= Confessional (television) =

Stylistic device of reality television

A confessional is a stylistic device used in many reality television shows. It is a type of aside, consisting of cutaways to a close-up shot of one (or occasionally more) cast members talking directly to camera. Confessionals are used to provide narration, exposition, and commentary on ongoing action within the show. In small groups, a confessional may provoke a fellow cast member or reveal something about the other cast members from their reactions. They can also be directed at the audience as an appeal to not vote a cast member off of the program. While confessionals are typically presented as an immediate reaction to events in the show (an illusion enforced by the use of the present tense), they are generally filmed later, sometimes much later, and often at another location.

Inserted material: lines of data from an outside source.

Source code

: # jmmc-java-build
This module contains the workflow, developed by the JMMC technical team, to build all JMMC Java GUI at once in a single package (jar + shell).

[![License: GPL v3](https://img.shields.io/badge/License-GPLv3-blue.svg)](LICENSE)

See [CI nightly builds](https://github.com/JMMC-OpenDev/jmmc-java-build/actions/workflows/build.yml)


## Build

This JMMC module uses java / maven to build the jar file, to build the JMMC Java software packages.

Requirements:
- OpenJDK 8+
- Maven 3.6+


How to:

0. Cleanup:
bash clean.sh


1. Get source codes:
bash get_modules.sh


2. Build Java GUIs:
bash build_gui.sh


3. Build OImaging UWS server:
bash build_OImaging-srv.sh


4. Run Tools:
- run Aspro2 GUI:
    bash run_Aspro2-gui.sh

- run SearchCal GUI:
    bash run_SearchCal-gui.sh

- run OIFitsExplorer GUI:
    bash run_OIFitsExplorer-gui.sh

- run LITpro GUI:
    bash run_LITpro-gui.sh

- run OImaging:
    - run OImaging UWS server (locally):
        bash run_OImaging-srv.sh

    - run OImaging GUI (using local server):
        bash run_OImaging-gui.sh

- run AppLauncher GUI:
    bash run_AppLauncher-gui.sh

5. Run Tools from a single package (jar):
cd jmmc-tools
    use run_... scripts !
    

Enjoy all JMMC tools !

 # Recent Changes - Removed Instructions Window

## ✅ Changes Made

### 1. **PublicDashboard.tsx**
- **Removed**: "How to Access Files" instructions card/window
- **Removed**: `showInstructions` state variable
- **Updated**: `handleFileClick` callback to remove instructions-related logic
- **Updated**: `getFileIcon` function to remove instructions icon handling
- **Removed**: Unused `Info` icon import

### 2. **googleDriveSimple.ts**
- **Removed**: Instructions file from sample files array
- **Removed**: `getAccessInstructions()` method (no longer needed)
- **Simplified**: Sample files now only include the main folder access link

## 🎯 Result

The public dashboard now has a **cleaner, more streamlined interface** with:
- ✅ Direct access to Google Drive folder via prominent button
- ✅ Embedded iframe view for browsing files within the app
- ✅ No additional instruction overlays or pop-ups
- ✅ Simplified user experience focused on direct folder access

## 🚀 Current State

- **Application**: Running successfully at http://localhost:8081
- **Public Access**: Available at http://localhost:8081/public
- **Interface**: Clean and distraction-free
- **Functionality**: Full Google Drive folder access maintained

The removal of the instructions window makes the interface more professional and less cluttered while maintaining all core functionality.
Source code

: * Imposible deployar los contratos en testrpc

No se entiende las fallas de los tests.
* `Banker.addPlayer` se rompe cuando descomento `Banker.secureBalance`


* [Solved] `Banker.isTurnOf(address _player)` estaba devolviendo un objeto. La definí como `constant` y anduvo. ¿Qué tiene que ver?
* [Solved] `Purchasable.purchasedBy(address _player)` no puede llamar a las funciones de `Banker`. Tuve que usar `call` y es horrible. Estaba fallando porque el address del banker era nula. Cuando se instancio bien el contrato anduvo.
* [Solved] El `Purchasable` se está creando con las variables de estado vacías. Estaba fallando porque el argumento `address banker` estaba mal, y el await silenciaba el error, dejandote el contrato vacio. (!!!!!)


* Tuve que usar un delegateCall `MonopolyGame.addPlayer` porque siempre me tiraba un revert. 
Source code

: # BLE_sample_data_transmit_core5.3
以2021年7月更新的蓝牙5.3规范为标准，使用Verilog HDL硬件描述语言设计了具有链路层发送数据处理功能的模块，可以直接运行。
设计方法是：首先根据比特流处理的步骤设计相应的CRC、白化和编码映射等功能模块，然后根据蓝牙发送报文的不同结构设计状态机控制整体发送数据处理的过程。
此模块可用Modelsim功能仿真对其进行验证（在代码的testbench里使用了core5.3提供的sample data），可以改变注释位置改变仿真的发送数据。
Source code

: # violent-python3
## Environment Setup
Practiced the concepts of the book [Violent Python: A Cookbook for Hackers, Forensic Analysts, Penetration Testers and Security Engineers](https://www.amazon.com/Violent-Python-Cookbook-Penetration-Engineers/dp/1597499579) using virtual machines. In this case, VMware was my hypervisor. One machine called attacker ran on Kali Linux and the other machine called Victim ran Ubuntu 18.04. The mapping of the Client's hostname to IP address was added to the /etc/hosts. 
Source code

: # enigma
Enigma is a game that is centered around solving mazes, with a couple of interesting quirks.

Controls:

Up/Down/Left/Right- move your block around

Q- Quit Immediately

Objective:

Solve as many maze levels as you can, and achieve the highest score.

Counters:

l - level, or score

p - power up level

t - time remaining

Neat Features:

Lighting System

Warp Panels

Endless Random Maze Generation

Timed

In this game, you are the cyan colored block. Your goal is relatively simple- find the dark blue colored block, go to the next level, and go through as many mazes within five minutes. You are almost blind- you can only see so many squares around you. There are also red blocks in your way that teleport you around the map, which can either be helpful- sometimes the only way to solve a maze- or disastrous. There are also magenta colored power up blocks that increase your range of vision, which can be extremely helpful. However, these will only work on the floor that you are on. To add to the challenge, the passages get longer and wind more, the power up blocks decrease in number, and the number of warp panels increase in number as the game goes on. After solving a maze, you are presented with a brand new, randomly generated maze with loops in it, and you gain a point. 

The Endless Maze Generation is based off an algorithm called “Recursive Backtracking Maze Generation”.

Cutaway interviews have their origin in documentary filmmaking. Confessionals in the modern sense may have begun with The People's Court, in which litigants gave interviews to the court reporter after arguing their case, in the style of post-game interviews. Judge Judy later dropped the court reporter from these interactions, and had litigants speak directly to camera. Confessionals were also used on MTV's The Real World, which debuted in 1992. Beginning in its second season in 1993, cast members had a room in their dwellings where they could record their thoughts on the goings-on of the house, in addition to the standard interviews with producers asking leading questions.

Confessionals have been criticized as a "gimmick" of the reality TV genre that has lost its freshness and purpose, and their introduction to more traditional game shows has been derided.

The confessional device has been deployed in scripted series parodying the reality genre, most notably The Office and Modern Family.